Чудо двадцатилетней давности сегодня не стоит выеденного яйца. Орёл и решка вновь слиплись спиной друг к другу. Как ни брось, выпадет либо одно, либо другое, и никогда — оба сразу.
— Натху! — кричит мужчина с протезом вместо левой руки. Голос его сорван, мужчина хрипит, кашляет. — Где Артур?
— Там, — отзывается мальчик.
Единственный из всех, он сидит не просто так. Его поза приводит в ужас любого случайного зрителя. Конечности сплетаются в противоестественном сочетании, позвоночник рождает ассоциации с кублом змей в брачный период. Откуда-то изнутри этой живой головоломки блестит смеющийся глаз.
— Где там?
— Вон, — босая нога указывает левее. — Дальше.
— Он жив?
— Спит. Устал.
— Натху! — вмешивается кто-то. — Ты что, говоришь? Вслух?!
Мальчик пожимает плечами. В его положении это подвиг. Рудра Адинатх, Благой Владыка, знает восемьдесят четыре тысячи разнообразных асан. Этой асаны Благой Владыка не знает.

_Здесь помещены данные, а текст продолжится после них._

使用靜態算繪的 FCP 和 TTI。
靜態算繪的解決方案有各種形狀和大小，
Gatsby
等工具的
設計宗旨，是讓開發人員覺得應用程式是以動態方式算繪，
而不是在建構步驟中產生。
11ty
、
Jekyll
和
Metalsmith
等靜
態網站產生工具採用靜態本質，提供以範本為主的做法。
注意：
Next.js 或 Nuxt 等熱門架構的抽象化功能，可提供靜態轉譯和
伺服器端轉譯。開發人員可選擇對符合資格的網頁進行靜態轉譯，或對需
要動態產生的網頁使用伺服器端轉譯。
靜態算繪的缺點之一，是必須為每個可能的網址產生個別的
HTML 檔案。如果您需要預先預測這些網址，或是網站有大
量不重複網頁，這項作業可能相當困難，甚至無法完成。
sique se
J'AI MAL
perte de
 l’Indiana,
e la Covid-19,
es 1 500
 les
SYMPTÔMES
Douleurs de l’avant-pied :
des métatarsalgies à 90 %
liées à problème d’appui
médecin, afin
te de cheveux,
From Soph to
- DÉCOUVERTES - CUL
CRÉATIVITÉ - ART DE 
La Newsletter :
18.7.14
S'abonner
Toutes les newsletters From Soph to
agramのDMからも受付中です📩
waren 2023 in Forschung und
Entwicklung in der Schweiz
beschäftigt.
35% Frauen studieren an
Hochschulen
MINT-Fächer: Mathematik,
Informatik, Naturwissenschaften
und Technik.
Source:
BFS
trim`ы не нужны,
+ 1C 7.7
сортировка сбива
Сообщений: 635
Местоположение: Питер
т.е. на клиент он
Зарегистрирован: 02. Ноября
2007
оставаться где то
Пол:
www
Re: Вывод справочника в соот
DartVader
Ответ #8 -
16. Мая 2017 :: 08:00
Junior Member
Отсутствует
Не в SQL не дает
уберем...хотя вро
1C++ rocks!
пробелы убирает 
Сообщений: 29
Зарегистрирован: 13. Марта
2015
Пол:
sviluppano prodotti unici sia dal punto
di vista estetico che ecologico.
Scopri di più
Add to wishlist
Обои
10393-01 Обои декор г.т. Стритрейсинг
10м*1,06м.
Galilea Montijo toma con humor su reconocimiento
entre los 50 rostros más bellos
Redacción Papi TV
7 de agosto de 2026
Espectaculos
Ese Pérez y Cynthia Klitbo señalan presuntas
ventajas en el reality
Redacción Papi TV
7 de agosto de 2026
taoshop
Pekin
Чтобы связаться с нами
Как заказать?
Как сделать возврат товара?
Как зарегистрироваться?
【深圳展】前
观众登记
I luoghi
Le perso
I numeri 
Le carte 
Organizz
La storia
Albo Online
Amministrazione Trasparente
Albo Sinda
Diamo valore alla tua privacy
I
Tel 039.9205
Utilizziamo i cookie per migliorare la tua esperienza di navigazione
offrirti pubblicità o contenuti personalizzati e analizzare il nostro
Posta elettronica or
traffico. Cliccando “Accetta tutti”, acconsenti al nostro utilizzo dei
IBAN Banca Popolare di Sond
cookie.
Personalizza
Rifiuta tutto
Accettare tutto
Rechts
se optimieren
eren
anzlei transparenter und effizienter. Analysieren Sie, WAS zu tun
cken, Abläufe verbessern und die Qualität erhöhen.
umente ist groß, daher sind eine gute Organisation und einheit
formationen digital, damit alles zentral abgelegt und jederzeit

Тюльпаны цветут в долине, которую ещё недавно занимал Саркофаг — раковая опухоль, медленно пожиравшая Ойкумену. Вторя их цветению, в тёмных, прошитых искрами небесах — далеко, за верхней границей атмосферы, вокруг планеты, в ледяном беззвучии космоса — распускается тюльпан за тюльпаном, подрагивая чёрными как смоль лепестками. Корабль за кораблём выходят из РПТ-манёвра, чтобы с ходу, не тратя времени на пустую болтовню в эфире, влиться в боевые порядки эскадр.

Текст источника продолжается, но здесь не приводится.